[SUPPLIED TEXT start]
JUDGMENT
K. Hema, J.
1. A petition was filed by the insurer under Section 170 of the Motor Vehicles Act (the Act, for short), for grant of permission to contest the case on all grounds. The Tribunal, without disposing of the application, allowed the insurer to cross-examine the claimant. Thereafter, an award was passed directing the insurer to pay compensation. The insurer challenges the award on merit. Is it permissible? Can an appeal filed by the insurer challenging the award on grounds other than those are specified in Section 149(2) of the Act be entertained, in the absence of a specific order by the Tribunal under Section 170 of the Act, granting permission? This is the precise question which falls for consideration in this case.
2. This appeal is filed by the insurer. An award was passed against the insurer, under Section 166 of the Act. According to claimant, the vehicle involved in the accident bears No. KL-5A/6185 which is insured with appellant. The appellant admitted insurance, but contended that the said vehicle was not involved in the accident and hence, the insurer is not liable to pay compensation. This contention was taken up by the insurer in the written statement itself. An application was also filed under Section 170 of the Act, seeking permission of the Tribunal to contest the case on all grounds. The Tribunal allowed the insurer to cross examine the claimant on the disputed facts, heard the case on merit and held that the disputed vehicle was involved in the accident and that the accident occurred due to the negligence of its driver. The Tribunal directed insurer to pay compensation. Hence, this appeal.
3. The maintainability of this appeal is under challenge. Learned Counsel appearing for the claimant vehemently contended that the Insurance Company is not entitled to file an appeal disputing the involvement of the vehicle, since the Tribunal did not grant permission to appellant under Section 170 of the Act. It was submitted that the Tribunal having failed to dispose of the application filed under Section 170 which was numbered as I.A. No. 2719 of 2001, the insurer did not have permission to contest the case on all grounds other than those specified in Section 149(2) of the Act. Hence, the appeal filed by insurer on merit is not maintainable, is the argument.
4. It is well-settled that an insurer will not be entitled to challenge the award on merit unless permission is granted by the Tribunal under Section 170 of the Act. In National Insurance Co. Ltd. v. Nicolletta Rohtagi the Supreme Court held as follows:
We have already held that unless the conditions precedent specified in Section 170 of the 1988 Act are satisfied, an insurance company has no right of appeal to challenge the award on merits.
5. But, learned Counsel for appellant strongly contended that, in the peculiar facts and circumstances of this case, the appeal is still maintainable, even in the absence of a specific order under Section 170 of the Act. According to him, the omission on the part of the Tribunal to pass an order on the said application will not and shall not affect the insurer’s right to file the appeal.
[SUPPLIED TEXT end]
[PROVIDED DATA start]
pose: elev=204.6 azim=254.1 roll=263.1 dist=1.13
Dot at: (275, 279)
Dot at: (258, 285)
[PROVIDED DATA end]
GIVEN EXERCISE 1: Which sections of the Motor Vehicles Act does the judgment refer to? List each one once.
GIVEN EXERCISE 2: Write the next part of the judgment on the insurer's appeal, starting after its last sentence.

EXPECTED OUTPUT 1: Section 170, Section 149(2), Section 166

EXPECTED OUTPUT 2:
6. It was submitted by learned Counsel for appellant that the records in this case would reveal that it was at a stage when the owner-cum-driver of the vehicle failed to contest the case, in collusion with the claimant that appellant filed an application under Section 170 of the Act. According to him, the Tribunal was satisfied of this fact and that is why permission was granted to the insurer to cross examine claimant on the disputed involvement of the vehicle. Therefore, this is a case where the Tribunal applied its mind to the various conditions stated in Section 170 and allowed to contest the case on merit by cross-examining the claimant on merit and hence, the mere omission on the part of the Tribunal to pass a specific order in writing on the application will not be fatal to appellant’s right of appeal, it is vehemently argued.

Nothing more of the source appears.